Sunday, January 17, 2010

my birthday and other things.

First, a picture of me doing what I do best. (Acting like a dork)


This is me at the deli that is next to my job in Union Square. I think I got Chicken pita that day. There is a mirror there that I always preen myself in while I am waiting for my food. I decided to take a picture.

I am turning 24 for tomorrow. I'm kind of brooding about it. The last three birthdays and maybe more I was in a relationship so I could share it with that person in my life at the time. This time I am single. And I have to say, I'm not at all happy about it.

I am starting to think I might not like to be alone. This is not a bad thing, but it certainly can make me sad for no other reason than I have to be by myself. I just love to talk to the person I am with. If we are not conversationally connected, it won't last.

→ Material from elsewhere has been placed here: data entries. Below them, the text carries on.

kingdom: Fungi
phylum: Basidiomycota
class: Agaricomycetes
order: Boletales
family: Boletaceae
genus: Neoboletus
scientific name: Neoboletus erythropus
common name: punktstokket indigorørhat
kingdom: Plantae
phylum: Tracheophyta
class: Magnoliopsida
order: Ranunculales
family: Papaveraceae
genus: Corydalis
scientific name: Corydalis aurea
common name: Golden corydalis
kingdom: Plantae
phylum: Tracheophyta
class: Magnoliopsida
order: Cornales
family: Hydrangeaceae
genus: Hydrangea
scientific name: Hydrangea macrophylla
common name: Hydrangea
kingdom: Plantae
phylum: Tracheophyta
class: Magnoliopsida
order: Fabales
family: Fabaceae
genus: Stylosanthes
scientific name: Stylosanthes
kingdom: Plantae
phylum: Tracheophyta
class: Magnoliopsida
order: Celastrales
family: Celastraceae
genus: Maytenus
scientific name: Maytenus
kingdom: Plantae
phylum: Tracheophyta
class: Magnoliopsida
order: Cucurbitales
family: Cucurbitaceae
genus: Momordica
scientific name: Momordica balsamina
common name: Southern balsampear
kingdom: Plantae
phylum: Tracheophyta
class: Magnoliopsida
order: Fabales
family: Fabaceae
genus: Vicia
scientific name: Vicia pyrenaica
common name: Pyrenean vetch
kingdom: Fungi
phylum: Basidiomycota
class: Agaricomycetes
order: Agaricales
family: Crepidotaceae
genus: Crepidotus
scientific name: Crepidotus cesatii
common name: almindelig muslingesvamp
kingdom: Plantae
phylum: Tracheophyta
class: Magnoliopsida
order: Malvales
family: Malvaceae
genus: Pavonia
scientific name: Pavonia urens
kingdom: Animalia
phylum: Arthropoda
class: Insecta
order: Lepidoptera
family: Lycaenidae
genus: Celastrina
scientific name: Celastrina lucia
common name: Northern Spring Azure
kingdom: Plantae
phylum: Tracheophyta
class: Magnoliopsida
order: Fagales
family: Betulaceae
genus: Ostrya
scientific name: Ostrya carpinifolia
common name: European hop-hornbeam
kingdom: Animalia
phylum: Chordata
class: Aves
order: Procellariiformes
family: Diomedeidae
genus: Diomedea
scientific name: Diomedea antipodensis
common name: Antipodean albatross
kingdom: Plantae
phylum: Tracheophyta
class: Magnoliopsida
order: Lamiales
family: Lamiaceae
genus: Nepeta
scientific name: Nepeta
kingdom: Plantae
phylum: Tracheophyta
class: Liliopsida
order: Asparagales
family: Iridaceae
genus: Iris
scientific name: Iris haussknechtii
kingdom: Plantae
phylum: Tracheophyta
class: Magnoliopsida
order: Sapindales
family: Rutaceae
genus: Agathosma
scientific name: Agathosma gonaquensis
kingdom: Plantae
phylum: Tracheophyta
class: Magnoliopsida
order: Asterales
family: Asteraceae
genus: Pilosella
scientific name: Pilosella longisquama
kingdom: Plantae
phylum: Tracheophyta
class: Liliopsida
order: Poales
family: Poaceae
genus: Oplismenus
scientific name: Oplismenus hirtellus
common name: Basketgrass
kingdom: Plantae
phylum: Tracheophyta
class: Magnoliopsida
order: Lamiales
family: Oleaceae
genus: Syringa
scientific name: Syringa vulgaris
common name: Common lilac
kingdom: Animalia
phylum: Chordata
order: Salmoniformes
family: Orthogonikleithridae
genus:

Which brings me to the last guy I dated briefly. What a dickhead. I shouldn't even write about him, but that's what I do, I write about things.

I'm sure you all know that I have bipolar disorder. I know I have mentioned it in this blog before. I have not had an "episode" since late 0'5 early 06 so that's FOUR YEARS AGO. Jesus H. Christ.

Anyway, I told this guy, like day three of us talking to each other that I have bipolar disorder and he said he didn't care. He came over and slept in my bed and took me out to nice dinners and then like a month later he breaks it off because I am crazy. WHAT THE FUCK?!

I told him day three, couldn't he have just been like, "oh not for me" then?

No.

I feel used.

Sigh.

I need some cheering up!

1 comment:

Claudia said...

You are not crazy.

Sometimes relationships just end...I have been called crazy too.